| Exercise requirements |
a. Write out the passage of the comment thread on UVC light starting at "You can buy" and ending at "solid state chips?".
b. Decide whether each statement agrees with the comment thread on UVC light, answering yes or no and quoting the words of the thread that settle it: (i) Human safety requires a wavelength of about 222nm. (ii) A good 280nm chip costs about $20. (iii) Current UVC LEDs are more efficient than UVA LEDs.
c. List every distinct wavelength that the comment thread on UVC light gives in nanometers, leaving out any that appear only inside web addresses.

| Reading text |
= Beginning of Section =
Comment by nmaleki

5 hours ago

You can buy UVC LEDs (255nm) for fairly cheap now. $20 or less

that wavelength penetrates the skin. you need to be around 222nm for human safety

uviquity has prototypes of a 220nm solid state chip they’ll commercialize next year (we’re an investor). a single far-uvc photon will destroy the covid virus.

https://uviquity.com/

  • Cool technology, thanks for posting.

    The current state of the art UVC (short wave, e.g. 255nm) LEDs have very low efficiency, compared to UVA (long wave, e.g. 365nm). How efficient are these 220nm solid state chips?

    Do they emit other frequencies, or are they monochromatic?

    • The uviquity 220 nm SHG chips are super cool--they're perfectly monochromatic (though maybe with some blue light leakage) and I hear from their tech lead that they expect to get up to 10% WPE. I think that approach is definitely going to be relevant much sooner than far-UVC LEDs, but they're still early days, it's going to be a long road. Krypton-chloride excimer lamps are more or less the only game in town for commercial far-UV, at least for now.

      Full report here if you want more solid state far UV info: https://www.convergentresearch.org/resources/convergent/soli...

Do you know a good source for finding the latest, most efficient LEDs for DIY projects?

This is an affordable 255nm UVC flashlight (buy filter separately due to US patent bs):

https://convoylight.com/products/gray-c8-uvc-255nm-uvb-310nm

  • Pretty sure that's a UVB flashlight. There's absolutely no way that anyone is selling 255nm UVC that outputs much of anything for more than a few hours for $45.

    A good 280nm chip is ~$100 (https://www.ledsupply.com/leds/uv-c-280nm-nichia-ncsu334a-le...), and it gets exponentially harder to produce shorter wavelengths the further down the spectrum you go. 270nm and 265nm chips are getting there, but 255nm is mostly a research area right now.
= End of Section =
(Overhead images with object lists)
= Beginning of Section =
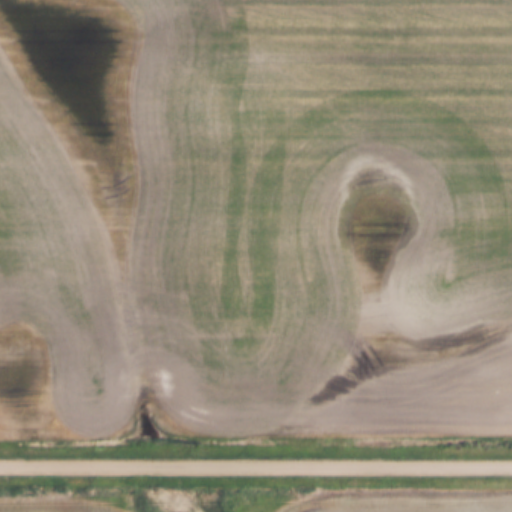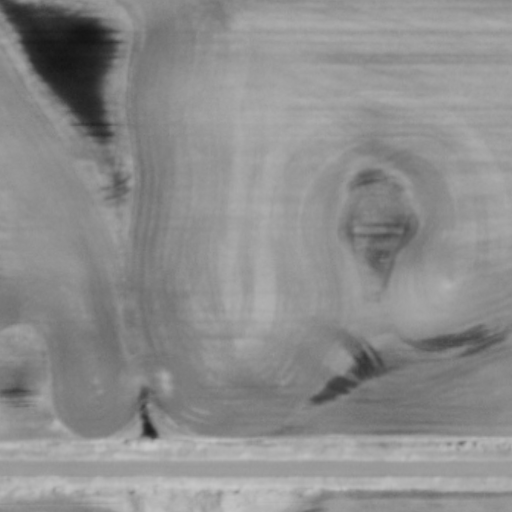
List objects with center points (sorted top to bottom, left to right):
road: (256, 466)
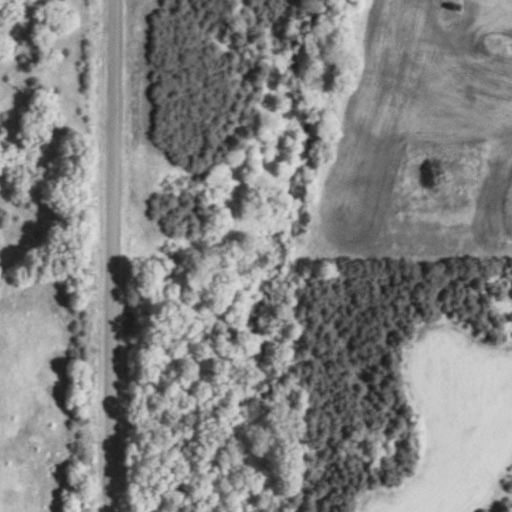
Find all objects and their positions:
road: (125, 256)
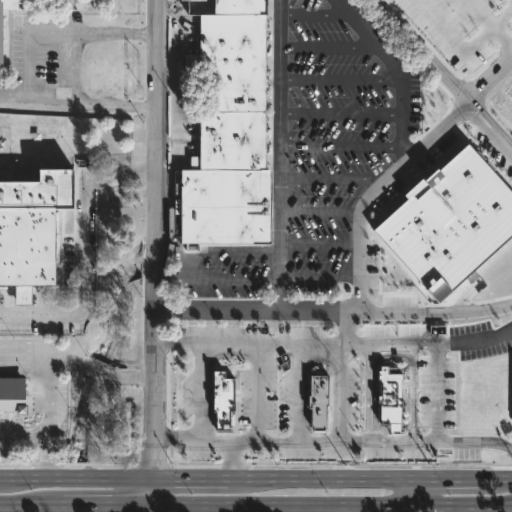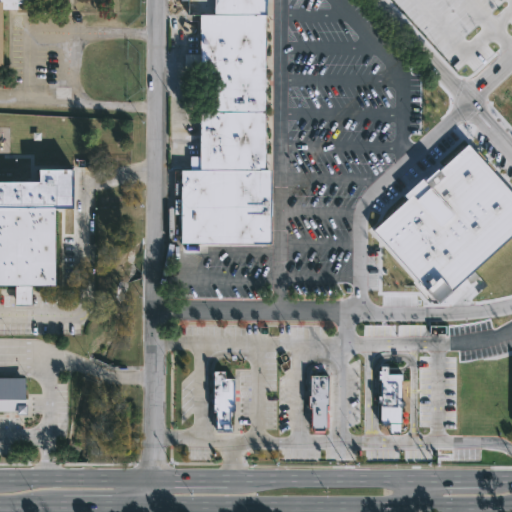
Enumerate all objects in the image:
building: (226, 6)
building: (7, 7)
road: (314, 14)
building: (5, 18)
road: (489, 23)
road: (91, 30)
road: (327, 46)
road: (462, 50)
road: (378, 52)
road: (27, 63)
road: (450, 70)
road: (491, 76)
road: (341, 80)
building: (226, 90)
road: (13, 96)
road: (90, 101)
road: (341, 113)
building: (229, 130)
road: (402, 137)
road: (429, 138)
road: (341, 146)
road: (280, 155)
road: (45, 174)
road: (331, 178)
building: (221, 207)
road: (319, 213)
building: (449, 221)
building: (449, 223)
building: (32, 228)
building: (30, 230)
road: (359, 241)
road: (319, 245)
road: (215, 252)
road: (152, 254)
road: (88, 274)
road: (318, 277)
road: (215, 282)
road: (332, 311)
road: (40, 312)
road: (343, 326)
road: (315, 341)
road: (356, 341)
road: (29, 343)
road: (370, 356)
road: (392, 356)
road: (199, 364)
road: (255, 391)
road: (437, 393)
building: (12, 394)
building: (389, 398)
building: (222, 400)
building: (224, 401)
building: (319, 402)
building: (318, 403)
building: (23, 404)
building: (511, 406)
road: (50, 424)
road: (189, 438)
road: (354, 443)
road: (43, 458)
road: (499, 461)
road: (255, 478)
road: (406, 495)
road: (256, 504)
road: (132, 508)
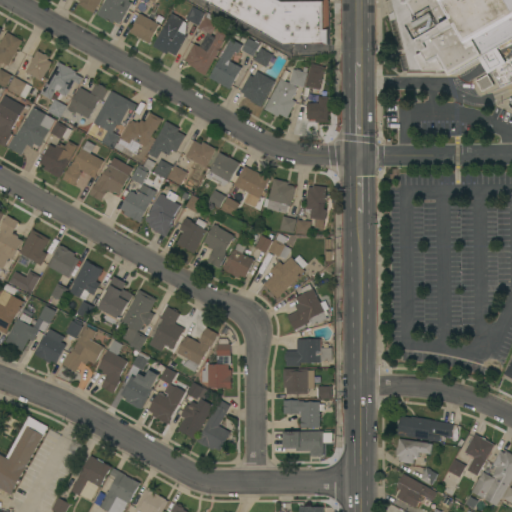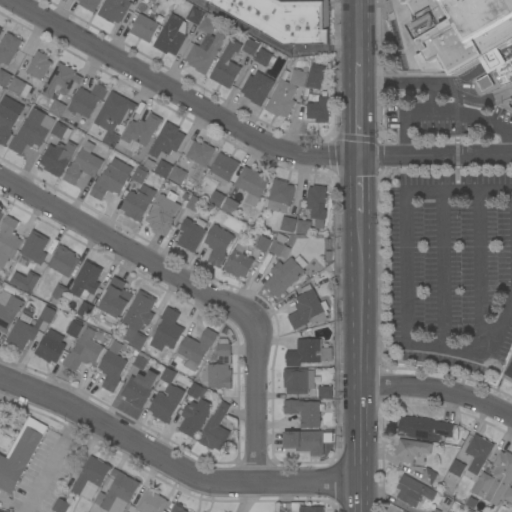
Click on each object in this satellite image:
building: (153, 0)
building: (154, 0)
building: (88, 3)
building: (89, 4)
building: (113, 10)
building: (114, 10)
building: (194, 15)
building: (195, 15)
building: (283, 17)
building: (157, 18)
building: (283, 18)
building: (208, 25)
building: (0, 27)
building: (143, 28)
building: (144, 28)
building: (0, 30)
road: (359, 30)
building: (462, 32)
building: (172, 35)
building: (170, 36)
building: (469, 38)
road: (272, 41)
building: (8, 47)
building: (251, 47)
building: (8, 48)
road: (507, 51)
building: (204, 52)
building: (206, 52)
building: (256, 52)
building: (263, 57)
road: (492, 60)
building: (38, 65)
building: (39, 66)
building: (226, 66)
building: (227, 66)
building: (297, 77)
building: (299, 77)
building: (314, 77)
road: (462, 77)
building: (4, 78)
building: (4, 78)
building: (61, 80)
building: (314, 80)
building: (61, 81)
building: (484, 83)
building: (16, 86)
road: (399, 86)
building: (19, 87)
building: (257, 87)
building: (257, 88)
road: (174, 97)
road: (476, 97)
building: (281, 99)
building: (282, 99)
building: (87, 100)
building: (86, 101)
building: (56, 108)
road: (359, 108)
building: (317, 110)
building: (318, 110)
building: (113, 115)
building: (113, 116)
building: (7, 117)
building: (8, 118)
road: (443, 120)
building: (31, 130)
building: (140, 130)
building: (31, 131)
building: (61, 131)
building: (137, 135)
building: (166, 140)
building: (166, 140)
building: (199, 153)
building: (200, 153)
road: (435, 155)
building: (57, 158)
building: (57, 158)
building: (83, 163)
building: (83, 165)
building: (223, 166)
building: (162, 168)
building: (163, 169)
building: (223, 169)
building: (139, 174)
building: (176, 175)
building: (177, 175)
building: (111, 178)
building: (111, 179)
building: (251, 182)
building: (250, 184)
road: (360, 184)
building: (279, 196)
building: (280, 196)
building: (217, 199)
building: (137, 202)
building: (316, 202)
building: (137, 203)
building: (194, 203)
building: (317, 204)
building: (230, 206)
building: (161, 214)
building: (1, 215)
building: (162, 215)
building: (1, 216)
building: (288, 224)
building: (303, 227)
building: (191, 234)
building: (189, 235)
building: (8, 240)
building: (7, 241)
building: (262, 243)
building: (264, 243)
building: (296, 243)
building: (215, 244)
building: (218, 244)
building: (34, 247)
building: (35, 247)
building: (279, 247)
building: (278, 249)
building: (328, 251)
building: (63, 261)
building: (63, 261)
building: (238, 262)
building: (238, 262)
parking lot: (449, 263)
road: (443, 271)
road: (479, 274)
building: (285, 275)
building: (283, 276)
building: (86, 280)
building: (24, 281)
building: (25, 281)
road: (405, 281)
building: (10, 288)
road: (199, 290)
building: (57, 291)
building: (59, 292)
building: (115, 298)
building: (116, 298)
building: (85, 309)
building: (308, 309)
building: (7, 310)
building: (8, 310)
building: (305, 310)
building: (45, 318)
building: (137, 318)
building: (138, 319)
building: (74, 328)
building: (28, 329)
building: (72, 329)
building: (166, 330)
building: (167, 330)
building: (21, 332)
building: (50, 346)
building: (196, 346)
building: (50, 347)
building: (196, 348)
building: (83, 349)
building: (222, 349)
building: (83, 350)
building: (304, 352)
building: (308, 353)
building: (496, 357)
building: (140, 360)
road: (360, 362)
building: (112, 367)
building: (219, 368)
building: (111, 369)
building: (484, 369)
building: (508, 370)
building: (509, 370)
building: (168, 375)
building: (216, 376)
building: (298, 380)
building: (298, 380)
building: (138, 388)
building: (140, 388)
road: (439, 389)
building: (194, 390)
building: (197, 391)
building: (325, 392)
building: (165, 402)
building: (167, 402)
building: (303, 411)
building: (305, 411)
building: (193, 417)
building: (195, 417)
building: (216, 427)
building: (215, 428)
building: (423, 428)
building: (424, 428)
building: (302, 441)
building: (305, 441)
building: (411, 450)
building: (411, 450)
building: (477, 453)
building: (478, 453)
building: (19, 455)
building: (21, 455)
road: (51, 462)
building: (456, 467)
road: (171, 468)
building: (457, 468)
building: (428, 476)
building: (90, 477)
building: (500, 477)
building: (91, 478)
building: (494, 479)
building: (483, 485)
building: (412, 491)
building: (413, 491)
building: (118, 492)
building: (118, 493)
building: (508, 495)
building: (508, 495)
building: (150, 502)
building: (151, 502)
building: (471, 502)
building: (60, 505)
building: (61, 506)
building: (94, 508)
building: (178, 508)
building: (177, 509)
building: (310, 509)
building: (310, 509)
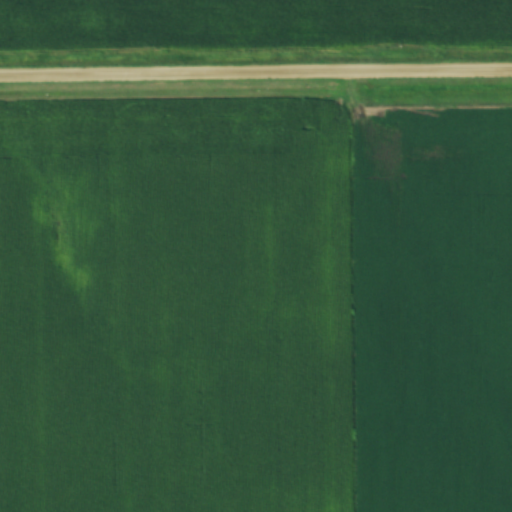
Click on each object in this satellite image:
road: (256, 73)
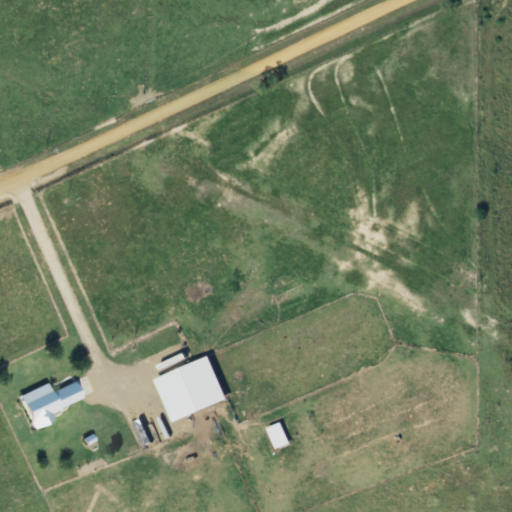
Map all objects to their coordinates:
road: (197, 92)
road: (54, 279)
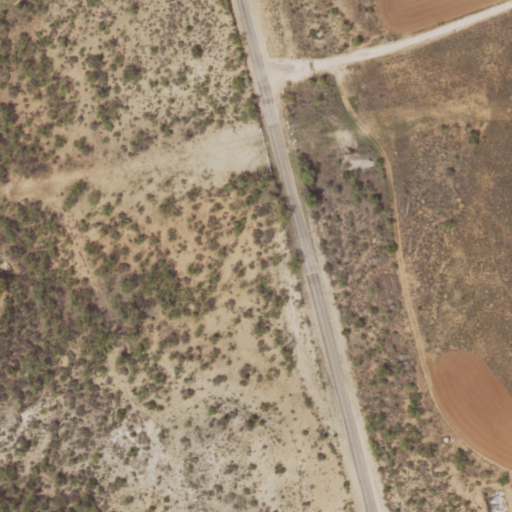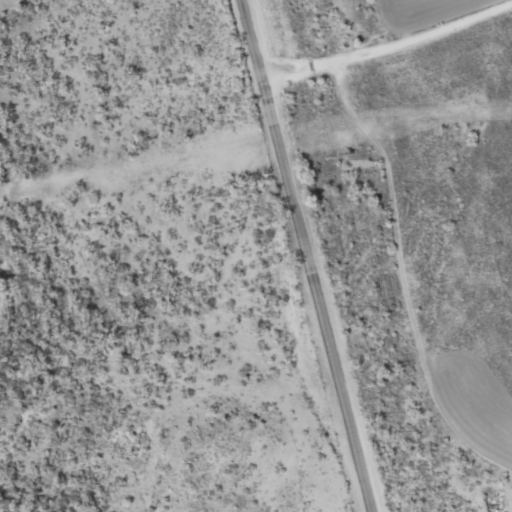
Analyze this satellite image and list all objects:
road: (388, 47)
road: (307, 255)
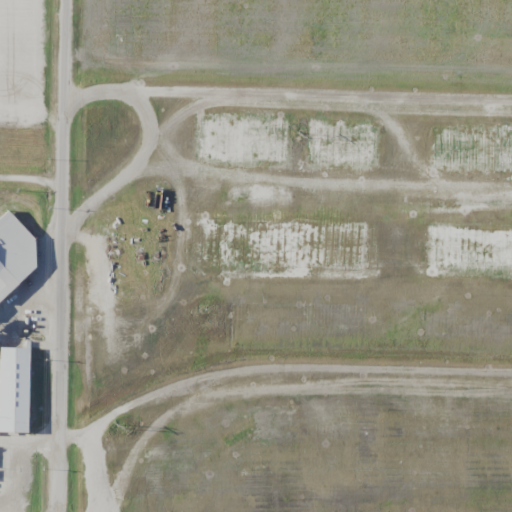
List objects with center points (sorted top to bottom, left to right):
power tower: (298, 137)
road: (32, 183)
building: (16, 253)
road: (62, 255)
building: (16, 389)
power tower: (113, 428)
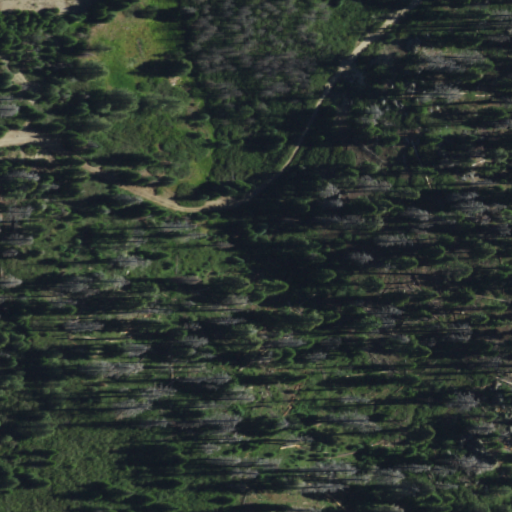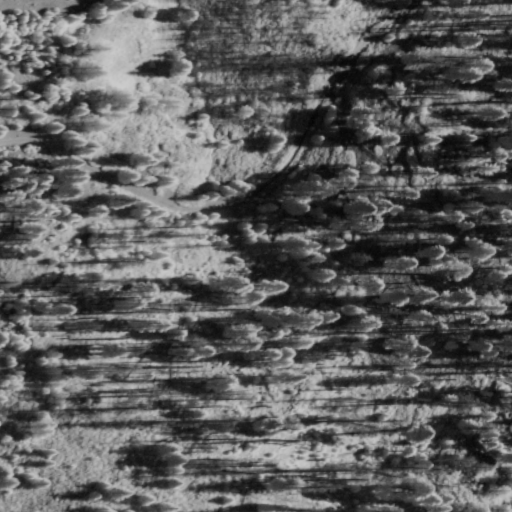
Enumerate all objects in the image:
road: (241, 198)
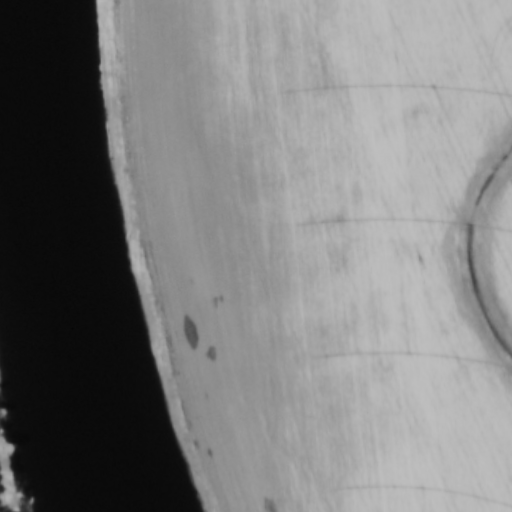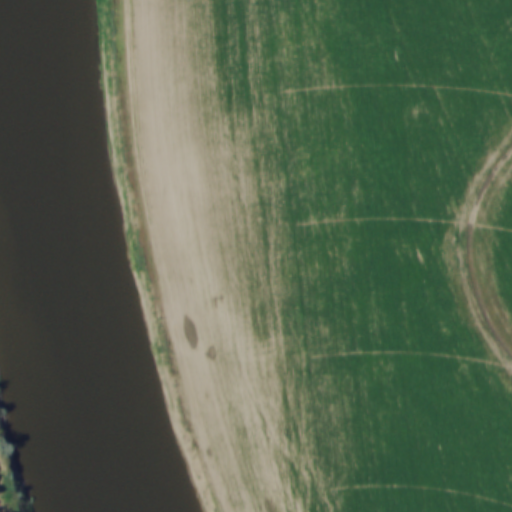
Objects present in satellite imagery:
river: (66, 258)
park: (41, 315)
railway: (4, 496)
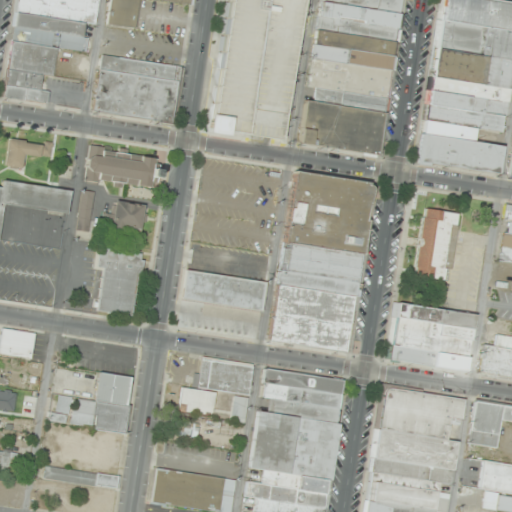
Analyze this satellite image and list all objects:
building: (178, 1)
building: (367, 4)
building: (57, 9)
building: (129, 11)
building: (120, 12)
building: (478, 12)
building: (356, 14)
building: (45, 24)
building: (353, 28)
building: (47, 38)
building: (474, 39)
building: (44, 42)
building: (350, 42)
building: (349, 56)
building: (29, 57)
building: (137, 67)
parking garage: (251, 67)
building: (251, 67)
building: (254, 67)
building: (470, 67)
building: (351, 75)
building: (345, 78)
building: (468, 84)
building: (22, 86)
building: (467, 88)
building: (137, 89)
building: (133, 95)
building: (347, 99)
building: (465, 102)
building: (461, 116)
building: (338, 126)
building: (445, 129)
road: (263, 145)
building: (25, 151)
road: (256, 152)
building: (455, 152)
building: (509, 163)
building: (120, 167)
building: (511, 170)
building: (33, 197)
building: (84, 211)
building: (124, 218)
building: (506, 236)
building: (507, 237)
building: (434, 245)
building: (434, 245)
road: (64, 256)
road: (172, 256)
road: (273, 256)
road: (381, 256)
building: (320, 261)
building: (321, 261)
building: (118, 281)
building: (222, 290)
building: (222, 290)
road: (480, 307)
building: (427, 333)
building: (427, 334)
building: (16, 343)
road: (255, 354)
building: (496, 358)
building: (497, 358)
building: (222, 376)
building: (223, 377)
building: (195, 401)
building: (196, 402)
building: (103, 405)
building: (104, 406)
building: (60, 408)
building: (60, 409)
building: (487, 422)
building: (487, 423)
building: (183, 429)
building: (183, 429)
building: (294, 443)
building: (294, 443)
building: (410, 452)
building: (411, 452)
building: (80, 477)
building: (81, 478)
building: (496, 486)
building: (496, 486)
building: (191, 491)
building: (191, 491)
= End of Section =
| Results of the tasks |
a.
You can buy UVC LEDs (255nm) for fairly cheap now. $20 or less

that wavelength penetrates the skin. you need to be around 222nm for human safety

uviquity has prototypes of a 220nm solid state chip they’ll commercialize next year (we’re an investor). a single far-uvc photon will destroy the covid virus.

https://uviquity.com/

  • Cool technology, thanks for posting.

    The current state of the art UVC (short wave, e.g. 255nm) LEDs have very low efficiency, compared to UVA (long wave, e.g. 365nm). How efficient are these 220nm solid state chips?

b.
(i) Yes: "you need to be around 222nm for human safety"
(ii) No: "A good 280nm chip is ~$100"
(iii) No: "The current state of the art UVC (short wave, e.g. 255nm) LEDs have very low efficiency, compared to UVA (long wave, e.g. 365nm)."

c. 255nm, 222nm, 220nm, 365nm, 280nm, 270nm, 265nm